05.20.2019

Hospitals: Working Beyond Their Walls to Improve Health

That Massachusetts hospitals provide compassionate, life-saving care to all is a given. What is perhaps less known is that each day they undertake important initiatives to reach deeper into their communities to improve health. Here are just two examples:
 
The South Shore Community Behavioral Health Initiative (SSCBHI), led by South Shore Health, last week awarded $1.8 million in community grants to two local non-profit agencies. The Police Assisted Addiction and Recovery Initiative (PAARI) and Bay State Community Services, Inc. will each receive $930,000 grants for their work targeting behavioral health patients, specifically in improving their access to medical care and services, housing, transportation, food, clothing, and insurance. The $1.8 million is part of a total $2.4 million from South Shore Health; Greater Brockton Health Alliance, South Shore Community Partners, and Blue Hills Health Alliance will each receive $180,000 over the next three years.
 
“This first-of-its kind grant program on the South Shore reflects our organization’s deep commitment to promoting good health within the community and by removing barriers to accessing behavioral healthcare for the most vulnerable among us,” said South Shore Health President & CEO Gene E. Green, M.D.

Boston Medical Center recently reported on its successful effort to screen primary care patients for social determinants of health and then enter the data into the electronic health record, which automatically prints out referral information for resources that can help the patient.
 
The system, called THRIVE, helps clinicians better address the social needs of patients to improve their overall health. The one-page screening tool is available in six languages and is filled out by patients in the waiting room. It asks about eight social determinants of health domains: homelessness and housing insecurity, food insecurity, inability to afford medications, lack of transportation to medical appointments, utilities, caregiving, unemployment, and educational aspirations.
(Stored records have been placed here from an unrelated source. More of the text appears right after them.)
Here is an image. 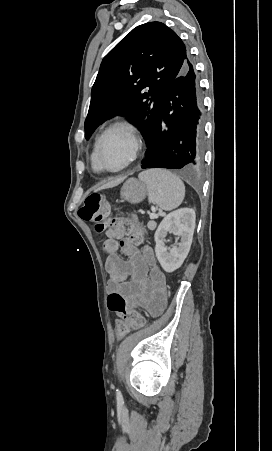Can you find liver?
Returning <instances> with one entry per match:
<instances>
[{"label": "liver", "mask_w": 272, "mask_h": 451, "mask_svg": "<svg viewBox=\"0 0 272 451\" xmlns=\"http://www.w3.org/2000/svg\"><path fill=\"white\" fill-rule=\"evenodd\" d=\"M123 180H125V178H115L113 182H108V184H105V188H113V186H117V184H120Z\"/></svg>", "instance_id": "1"}]
</instances>
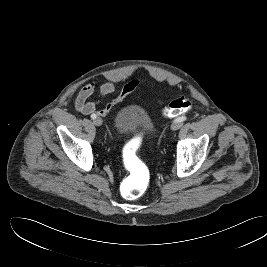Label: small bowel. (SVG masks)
Here are the masks:
<instances>
[{
  "label": "small bowel",
  "instance_id": "c3829d8e",
  "mask_svg": "<svg viewBox=\"0 0 267 267\" xmlns=\"http://www.w3.org/2000/svg\"><path fill=\"white\" fill-rule=\"evenodd\" d=\"M137 83V80L127 82L117 96L109 102L103 104L104 99L115 92V83L107 81L101 84L98 90L100 99L97 101H91L90 98L94 94L96 86L93 82H87L77 94L75 109L83 115H92V113H97L99 116L105 117L114 106L122 102L128 94L131 93V91L137 86ZM101 104L103 105L99 108Z\"/></svg>",
  "mask_w": 267,
  "mask_h": 267
}]
</instances>
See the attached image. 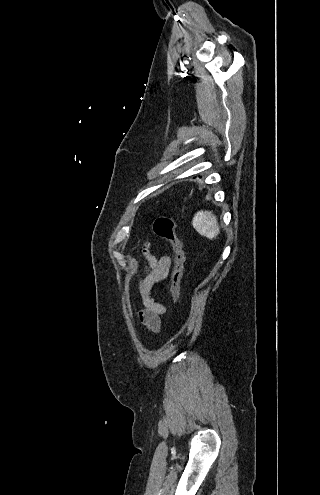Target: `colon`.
Listing matches in <instances>:
<instances>
[{
    "label": "colon",
    "mask_w": 320,
    "mask_h": 495,
    "mask_svg": "<svg viewBox=\"0 0 320 495\" xmlns=\"http://www.w3.org/2000/svg\"><path fill=\"white\" fill-rule=\"evenodd\" d=\"M179 217L161 215L153 222V231L160 238L169 243L174 254V268L171 279V293L174 303H178L181 289V279L184 270L185 253L183 243L177 234Z\"/></svg>",
    "instance_id": "1"
}]
</instances>
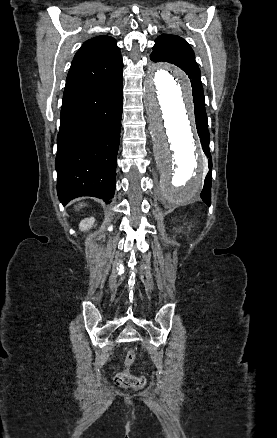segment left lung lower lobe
Here are the masks:
<instances>
[{"instance_id": "obj_1", "label": "left lung lower lobe", "mask_w": 277, "mask_h": 438, "mask_svg": "<svg viewBox=\"0 0 277 438\" xmlns=\"http://www.w3.org/2000/svg\"><path fill=\"white\" fill-rule=\"evenodd\" d=\"M195 112V111H194ZM195 120L197 132L200 137L202 149L205 152V155L209 158V169L212 168V160L209 151V131L207 124V116L206 113L195 112ZM202 200L209 206L211 203V171H209L208 175L205 179V184L203 191L201 193Z\"/></svg>"}]
</instances>
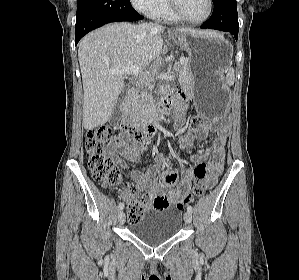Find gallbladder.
I'll list each match as a JSON object with an SVG mask.
<instances>
[{
	"label": "gallbladder",
	"instance_id": "bac80fb5",
	"mask_svg": "<svg viewBox=\"0 0 299 280\" xmlns=\"http://www.w3.org/2000/svg\"><path fill=\"white\" fill-rule=\"evenodd\" d=\"M124 98H125V91H122L120 93V95L118 96L116 102H115L114 112H113V115H112V118L114 120H117L120 117V111H119V109H120L121 104L124 101Z\"/></svg>",
	"mask_w": 299,
	"mask_h": 280
}]
</instances>
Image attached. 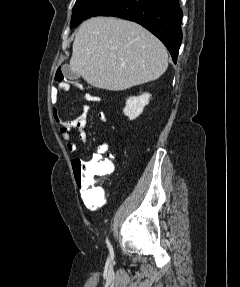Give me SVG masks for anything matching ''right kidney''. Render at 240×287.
I'll return each instance as SVG.
<instances>
[{"mask_svg": "<svg viewBox=\"0 0 240 287\" xmlns=\"http://www.w3.org/2000/svg\"><path fill=\"white\" fill-rule=\"evenodd\" d=\"M150 97L149 93H143L140 96H132L127 99L123 112L129 120H134L142 114L144 107L149 103Z\"/></svg>", "mask_w": 240, "mask_h": 287, "instance_id": "1", "label": "right kidney"}]
</instances>
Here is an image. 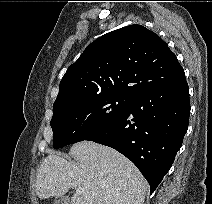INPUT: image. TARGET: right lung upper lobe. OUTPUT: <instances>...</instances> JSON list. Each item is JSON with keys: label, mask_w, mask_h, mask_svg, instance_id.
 <instances>
[{"label": "right lung upper lobe", "mask_w": 212, "mask_h": 204, "mask_svg": "<svg viewBox=\"0 0 212 204\" xmlns=\"http://www.w3.org/2000/svg\"><path fill=\"white\" fill-rule=\"evenodd\" d=\"M183 74L175 54L157 34L141 25L126 26L96 39L69 66L53 109L107 95L130 97Z\"/></svg>", "instance_id": "obj_1"}]
</instances>
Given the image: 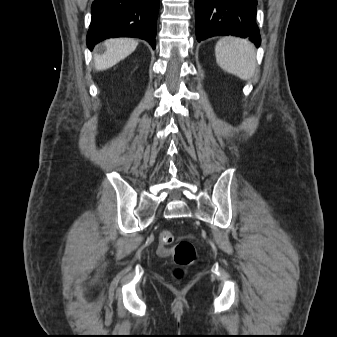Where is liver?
<instances>
[{"instance_id":"liver-1","label":"liver","mask_w":337,"mask_h":337,"mask_svg":"<svg viewBox=\"0 0 337 337\" xmlns=\"http://www.w3.org/2000/svg\"><path fill=\"white\" fill-rule=\"evenodd\" d=\"M137 45L138 42L132 38H115L105 41L104 53L95 58V69L102 71L114 66L134 52Z\"/></svg>"}]
</instances>
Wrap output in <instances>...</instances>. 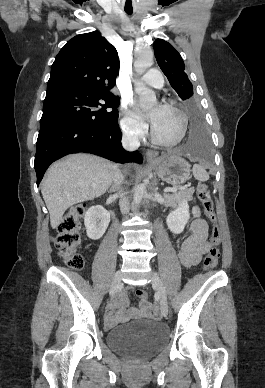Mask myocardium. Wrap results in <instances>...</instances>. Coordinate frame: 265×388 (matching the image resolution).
<instances>
[{"instance_id": "f54148a6", "label": "myocardium", "mask_w": 265, "mask_h": 388, "mask_svg": "<svg viewBox=\"0 0 265 388\" xmlns=\"http://www.w3.org/2000/svg\"><path fill=\"white\" fill-rule=\"evenodd\" d=\"M164 108L178 116L180 121L178 133L172 138H164L157 132L155 124H153L151 129V135L153 140L158 144L166 147H172L179 144L185 138L188 128V118L183 110L172 104H165Z\"/></svg>"}]
</instances>
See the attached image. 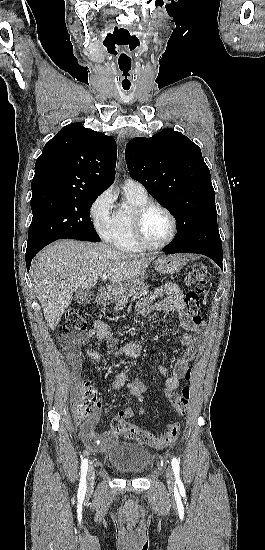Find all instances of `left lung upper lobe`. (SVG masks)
<instances>
[{
	"instance_id": "left-lung-upper-lobe-1",
	"label": "left lung upper lobe",
	"mask_w": 265,
	"mask_h": 550,
	"mask_svg": "<svg viewBox=\"0 0 265 550\" xmlns=\"http://www.w3.org/2000/svg\"><path fill=\"white\" fill-rule=\"evenodd\" d=\"M125 157L130 176L174 215L172 244L222 255L215 192L199 146L167 129L130 140Z\"/></svg>"
}]
</instances>
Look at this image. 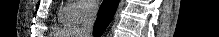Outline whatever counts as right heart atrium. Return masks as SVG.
<instances>
[{
  "label": "right heart atrium",
  "instance_id": "obj_1",
  "mask_svg": "<svg viewBox=\"0 0 219 37\" xmlns=\"http://www.w3.org/2000/svg\"><path fill=\"white\" fill-rule=\"evenodd\" d=\"M97 4L91 0L68 1L62 11L64 21L69 23H80L90 19L96 12Z\"/></svg>",
  "mask_w": 219,
  "mask_h": 37
}]
</instances>
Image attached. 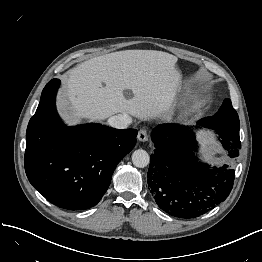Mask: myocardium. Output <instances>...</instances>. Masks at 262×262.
Listing matches in <instances>:
<instances>
[{"instance_id": "myocardium-1", "label": "myocardium", "mask_w": 262, "mask_h": 262, "mask_svg": "<svg viewBox=\"0 0 262 262\" xmlns=\"http://www.w3.org/2000/svg\"><path fill=\"white\" fill-rule=\"evenodd\" d=\"M194 97H195V95H194V93L191 92V91H189V92H187V93L185 94L184 99H183V104H182L183 110H184L185 112H187V111L189 110V108H190V106H191V103H192L193 100H194Z\"/></svg>"}]
</instances>
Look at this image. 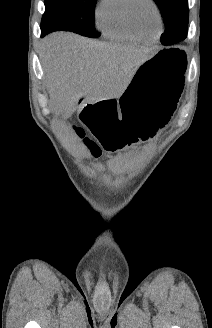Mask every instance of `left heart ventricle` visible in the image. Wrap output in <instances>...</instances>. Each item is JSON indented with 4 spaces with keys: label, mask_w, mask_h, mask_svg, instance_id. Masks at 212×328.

It also asked patients if they wanted assistance with any of the needs they had identified on the THRIVE screening tool. 
 
“The ability to successfully incorporate this critical information into the electronic medical record is a true game changer when it comes to addressing the whole patient,” said Pablo Buitron de la Vega, M.D., a physician in general internal medicine and the study’s lead author. 
 
BMC is now screening all patients with THRIVE in all ambulatory primary care clinics, including family medicine, pediatrics, obstetrics and gynecology, and general internal medicine. To date, BMC has screened more than 57,000 patients – 28% report having at least one need and 19% request help with at least one need. Housing, food and education are the most prevalent health-related social needs of BMC’s patients.